Action item: Show each line of the material below that contains the word "Freilandmuseum", copying every such line in full. Case counts, so only lines with matching capitalization qualify.

Recorded information:
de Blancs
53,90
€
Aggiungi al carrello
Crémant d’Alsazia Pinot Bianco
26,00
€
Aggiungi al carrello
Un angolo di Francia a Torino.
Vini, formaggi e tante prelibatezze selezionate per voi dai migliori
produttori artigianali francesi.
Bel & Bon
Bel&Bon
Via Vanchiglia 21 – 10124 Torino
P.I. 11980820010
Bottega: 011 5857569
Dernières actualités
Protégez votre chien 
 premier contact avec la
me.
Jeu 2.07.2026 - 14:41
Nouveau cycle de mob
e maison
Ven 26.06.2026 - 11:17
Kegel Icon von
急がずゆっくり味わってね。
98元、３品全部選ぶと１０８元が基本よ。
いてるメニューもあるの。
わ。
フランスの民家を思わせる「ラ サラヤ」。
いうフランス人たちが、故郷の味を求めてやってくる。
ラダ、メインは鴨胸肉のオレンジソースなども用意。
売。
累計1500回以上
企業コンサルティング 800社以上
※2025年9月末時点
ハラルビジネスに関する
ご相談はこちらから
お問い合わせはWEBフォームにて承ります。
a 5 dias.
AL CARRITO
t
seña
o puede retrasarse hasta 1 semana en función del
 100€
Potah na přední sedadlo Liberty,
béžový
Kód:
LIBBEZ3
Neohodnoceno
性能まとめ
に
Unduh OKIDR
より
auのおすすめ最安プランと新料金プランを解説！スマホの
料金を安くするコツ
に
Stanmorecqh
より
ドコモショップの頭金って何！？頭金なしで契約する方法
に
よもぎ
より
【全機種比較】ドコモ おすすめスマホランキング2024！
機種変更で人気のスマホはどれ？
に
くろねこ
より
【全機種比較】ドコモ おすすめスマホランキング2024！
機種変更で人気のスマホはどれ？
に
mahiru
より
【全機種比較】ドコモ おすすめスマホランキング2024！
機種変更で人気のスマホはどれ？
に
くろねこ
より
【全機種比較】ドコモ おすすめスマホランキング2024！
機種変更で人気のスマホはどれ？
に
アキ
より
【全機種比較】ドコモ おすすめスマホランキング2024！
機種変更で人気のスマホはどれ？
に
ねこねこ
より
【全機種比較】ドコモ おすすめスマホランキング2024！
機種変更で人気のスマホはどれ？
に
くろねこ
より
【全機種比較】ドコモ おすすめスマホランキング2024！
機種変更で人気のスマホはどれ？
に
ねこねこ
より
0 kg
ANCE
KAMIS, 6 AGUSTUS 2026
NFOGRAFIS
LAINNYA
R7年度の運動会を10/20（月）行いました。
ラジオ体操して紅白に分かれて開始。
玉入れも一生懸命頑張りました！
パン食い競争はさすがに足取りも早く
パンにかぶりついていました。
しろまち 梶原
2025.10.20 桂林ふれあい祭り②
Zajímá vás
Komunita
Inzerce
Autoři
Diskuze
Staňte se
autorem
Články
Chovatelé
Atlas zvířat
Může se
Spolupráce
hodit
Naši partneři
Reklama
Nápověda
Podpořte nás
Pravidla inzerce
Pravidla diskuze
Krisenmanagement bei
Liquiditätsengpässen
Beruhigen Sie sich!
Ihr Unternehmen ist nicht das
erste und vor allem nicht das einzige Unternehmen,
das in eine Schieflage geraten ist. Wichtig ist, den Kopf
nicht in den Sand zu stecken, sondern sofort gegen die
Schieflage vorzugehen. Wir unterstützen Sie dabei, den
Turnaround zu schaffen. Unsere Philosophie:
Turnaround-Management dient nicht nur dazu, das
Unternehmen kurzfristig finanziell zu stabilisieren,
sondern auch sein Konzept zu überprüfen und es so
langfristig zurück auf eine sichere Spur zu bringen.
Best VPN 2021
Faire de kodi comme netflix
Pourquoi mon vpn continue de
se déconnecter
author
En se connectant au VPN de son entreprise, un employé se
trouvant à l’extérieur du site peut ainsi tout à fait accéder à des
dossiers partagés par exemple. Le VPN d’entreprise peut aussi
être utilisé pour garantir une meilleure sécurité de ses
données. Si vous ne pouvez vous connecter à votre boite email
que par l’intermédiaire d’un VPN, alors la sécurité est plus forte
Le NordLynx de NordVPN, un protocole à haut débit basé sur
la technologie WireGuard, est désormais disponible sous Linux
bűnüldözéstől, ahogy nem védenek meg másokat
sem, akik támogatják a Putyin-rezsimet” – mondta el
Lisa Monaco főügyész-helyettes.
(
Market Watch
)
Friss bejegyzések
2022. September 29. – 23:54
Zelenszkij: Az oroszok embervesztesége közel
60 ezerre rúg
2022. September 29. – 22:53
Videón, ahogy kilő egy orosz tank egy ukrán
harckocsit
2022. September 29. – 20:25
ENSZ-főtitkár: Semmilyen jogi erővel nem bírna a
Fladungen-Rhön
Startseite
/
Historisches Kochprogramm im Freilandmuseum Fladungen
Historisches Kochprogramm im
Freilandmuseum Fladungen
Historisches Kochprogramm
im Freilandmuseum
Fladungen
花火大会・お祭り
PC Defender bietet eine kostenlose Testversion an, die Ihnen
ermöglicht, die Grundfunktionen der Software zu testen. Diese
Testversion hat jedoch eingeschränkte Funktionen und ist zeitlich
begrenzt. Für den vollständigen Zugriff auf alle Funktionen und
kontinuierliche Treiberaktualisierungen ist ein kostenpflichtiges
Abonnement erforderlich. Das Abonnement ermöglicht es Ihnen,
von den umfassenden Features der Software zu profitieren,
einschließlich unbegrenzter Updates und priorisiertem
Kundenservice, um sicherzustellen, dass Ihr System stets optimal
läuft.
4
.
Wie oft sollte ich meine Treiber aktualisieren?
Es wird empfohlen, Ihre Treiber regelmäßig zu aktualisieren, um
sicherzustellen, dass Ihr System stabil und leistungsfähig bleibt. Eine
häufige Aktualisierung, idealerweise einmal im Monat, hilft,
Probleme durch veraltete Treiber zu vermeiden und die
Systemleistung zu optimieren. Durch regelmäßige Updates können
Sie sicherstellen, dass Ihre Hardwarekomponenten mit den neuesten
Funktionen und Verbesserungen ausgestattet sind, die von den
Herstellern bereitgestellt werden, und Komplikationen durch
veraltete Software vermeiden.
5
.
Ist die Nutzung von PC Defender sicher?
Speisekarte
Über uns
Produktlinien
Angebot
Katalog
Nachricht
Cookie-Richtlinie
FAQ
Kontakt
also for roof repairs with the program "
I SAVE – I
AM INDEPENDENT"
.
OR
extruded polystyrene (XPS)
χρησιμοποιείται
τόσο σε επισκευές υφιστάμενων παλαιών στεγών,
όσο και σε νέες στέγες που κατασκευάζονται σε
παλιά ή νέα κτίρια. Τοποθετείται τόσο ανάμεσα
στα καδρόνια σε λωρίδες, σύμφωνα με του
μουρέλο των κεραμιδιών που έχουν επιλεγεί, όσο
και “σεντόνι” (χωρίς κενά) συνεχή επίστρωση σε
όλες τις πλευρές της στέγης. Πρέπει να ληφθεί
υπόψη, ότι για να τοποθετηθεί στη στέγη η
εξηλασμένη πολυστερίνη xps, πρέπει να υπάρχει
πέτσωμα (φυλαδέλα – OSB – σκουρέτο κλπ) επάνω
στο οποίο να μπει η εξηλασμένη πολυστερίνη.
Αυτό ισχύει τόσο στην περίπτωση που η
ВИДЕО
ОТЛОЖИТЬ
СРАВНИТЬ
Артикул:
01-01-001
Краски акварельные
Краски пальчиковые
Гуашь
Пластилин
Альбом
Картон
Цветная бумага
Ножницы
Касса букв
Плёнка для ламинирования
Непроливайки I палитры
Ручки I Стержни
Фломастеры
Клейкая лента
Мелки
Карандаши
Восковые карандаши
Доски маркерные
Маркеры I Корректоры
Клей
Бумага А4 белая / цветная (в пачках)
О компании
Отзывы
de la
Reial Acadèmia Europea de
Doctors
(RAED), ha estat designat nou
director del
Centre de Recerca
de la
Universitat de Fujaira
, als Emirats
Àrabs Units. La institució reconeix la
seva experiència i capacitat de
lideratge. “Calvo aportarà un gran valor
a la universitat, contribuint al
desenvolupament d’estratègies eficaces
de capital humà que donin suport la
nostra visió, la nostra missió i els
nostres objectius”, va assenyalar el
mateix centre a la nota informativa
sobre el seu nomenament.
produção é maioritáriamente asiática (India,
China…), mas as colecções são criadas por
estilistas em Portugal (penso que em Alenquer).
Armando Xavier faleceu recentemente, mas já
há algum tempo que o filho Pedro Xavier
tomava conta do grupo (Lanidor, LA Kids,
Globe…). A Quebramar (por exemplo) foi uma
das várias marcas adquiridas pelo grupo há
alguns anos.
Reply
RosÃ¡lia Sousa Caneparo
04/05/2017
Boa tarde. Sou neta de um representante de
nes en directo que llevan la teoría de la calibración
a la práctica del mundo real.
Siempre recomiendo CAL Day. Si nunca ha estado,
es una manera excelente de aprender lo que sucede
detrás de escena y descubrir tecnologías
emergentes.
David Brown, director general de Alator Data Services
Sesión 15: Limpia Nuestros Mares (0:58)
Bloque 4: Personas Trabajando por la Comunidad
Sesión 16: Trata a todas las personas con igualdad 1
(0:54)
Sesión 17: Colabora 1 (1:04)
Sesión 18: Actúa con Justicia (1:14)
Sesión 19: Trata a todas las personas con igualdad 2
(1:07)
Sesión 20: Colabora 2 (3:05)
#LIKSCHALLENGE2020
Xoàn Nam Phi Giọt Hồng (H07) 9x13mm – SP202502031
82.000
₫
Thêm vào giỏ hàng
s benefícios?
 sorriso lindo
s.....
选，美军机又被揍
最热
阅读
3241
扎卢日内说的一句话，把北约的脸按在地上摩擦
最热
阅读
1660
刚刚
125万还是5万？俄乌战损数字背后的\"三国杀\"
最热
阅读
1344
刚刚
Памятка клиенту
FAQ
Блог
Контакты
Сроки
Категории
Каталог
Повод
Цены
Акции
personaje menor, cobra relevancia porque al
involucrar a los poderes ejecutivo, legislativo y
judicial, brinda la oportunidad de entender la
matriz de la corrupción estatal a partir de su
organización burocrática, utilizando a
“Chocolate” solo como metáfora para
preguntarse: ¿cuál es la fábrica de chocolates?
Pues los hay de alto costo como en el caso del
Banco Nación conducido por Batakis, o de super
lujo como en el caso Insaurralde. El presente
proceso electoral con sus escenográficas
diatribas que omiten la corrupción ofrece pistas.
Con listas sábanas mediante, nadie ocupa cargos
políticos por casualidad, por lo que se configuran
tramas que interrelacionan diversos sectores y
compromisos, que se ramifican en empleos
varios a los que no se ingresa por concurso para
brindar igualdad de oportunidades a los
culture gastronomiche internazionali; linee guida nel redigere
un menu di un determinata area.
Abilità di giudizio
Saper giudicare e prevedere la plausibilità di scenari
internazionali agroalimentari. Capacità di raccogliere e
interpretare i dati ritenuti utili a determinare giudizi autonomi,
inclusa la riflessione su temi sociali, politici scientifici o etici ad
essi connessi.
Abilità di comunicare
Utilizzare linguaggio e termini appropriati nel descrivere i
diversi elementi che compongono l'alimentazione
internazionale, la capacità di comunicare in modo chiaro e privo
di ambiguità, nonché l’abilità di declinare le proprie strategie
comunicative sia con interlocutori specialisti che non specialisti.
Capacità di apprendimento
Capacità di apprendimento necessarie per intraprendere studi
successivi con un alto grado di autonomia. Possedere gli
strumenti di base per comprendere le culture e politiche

Solution to this problem:
Historisches Kochprogramm im Freilandmuseum Fladungen
Freilandmuseum Fladungen
im Freilandmuseum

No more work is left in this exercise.